Wednesday, April 15, 2009

LIRR's wee workhorses to be big museum stars

BY Nicholas Hirshon

Tuesday, April 14th 2009, 10:47 AM

TWO LITTLE engines that could are landing the recognition they should.

To mark its 175th anniversary, the Long Island Rail Road is loaning two diminutive locomotives from a Queens repair yard - where they moved massive passenger and freight cars - for display at a Nassau County museum.

Built by General Electric in 1958, the pair of 51,000-pound workhorses - which often pushed or pulled train cars nearly six times their weight - will be on view at the Oyster Bay Railroad Museum starting in May.

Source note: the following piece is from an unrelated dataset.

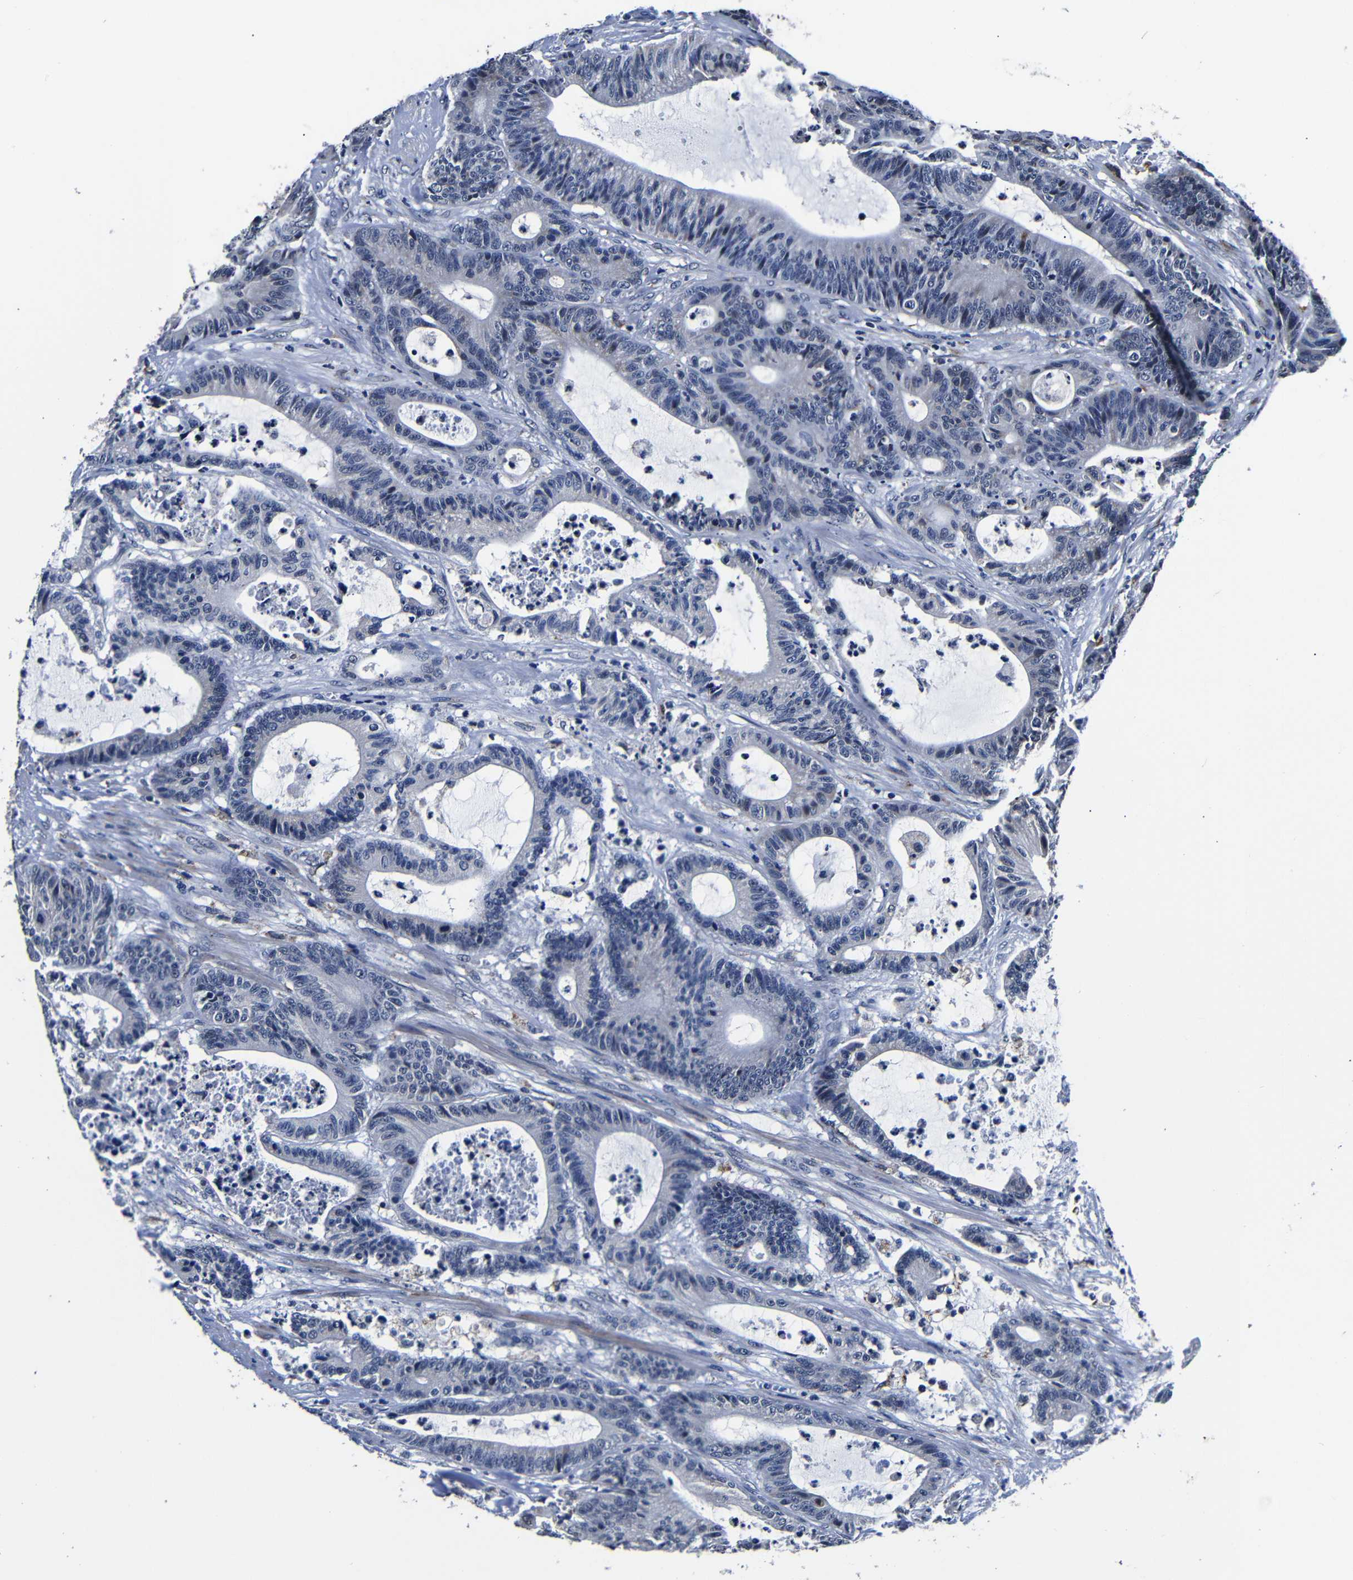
{"staining": {"intensity": "negative", "quantity": "none", "location": "none"}, "tissue": "colorectal cancer", "cell_type": "Tumor cells", "image_type": "cancer", "snomed": [{"axis": "morphology", "description": "Adenocarcinoma, NOS"}, {"axis": "topography", "description": "Colon"}], "caption": "Immunohistochemistry photomicrograph of human colorectal cancer stained for a protein (brown), which exhibits no staining in tumor cells.", "gene": "DEPP1", "patient": {"sex": "female", "age": 84}}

"We're really excited," said museum President John Specce, describing the miniature locomotives as "another aspect of the railroad that many people may not have been aware of."

Rick Williams, a railroad expert at the Historic Railpark and Train Museum in Bowling Green, Ky., marveled at how the "little guys" moved large locomotives up to 300,000 pounds for repairs and maintenance.

"Bigger isn't always better," he quipped.

Officially known as No. 397 and No. 398, the 150-horsepower tiny tuggers - which measure about 18 feet 2 inches long and 10 feet 4 inches high - are called "dinkies" because of their small size.

Ahead of their five-year loan to the museum, the LIRR is running a renaming contest. "We didn't think it was right to send them off without a proper name," said LIRR spokesman Joe Calderone.

Commuters can submit potential names at through tomorrow. The winner gets four tickets to the new Cirque du Soleil show "Kooza" this spring at Randalls Island.

Once shipped to the museum's display of rolling stock on Bay Ave., the dinkies will sit beside a pair of antique cabooses and a locomotive cab that was featured at the 1964 World's Fair in Queens, Specce said.

"They represent part of the history of the railroad," Specce said. "They were the workhorses of the yard."

Officials at the fledgling museum - which opened a preview center last year on Audrey Ave. - hope the exhibit will help them escape the shadow of a competing attraction, ex-President Theodore Roosevelt's home at Sagamore Hill.

"We're working in tandem with the Long Island Rail Road," said museum co-founder Gary Farkash, 47, of Baldwin, L.I. "It does add an air of credibility."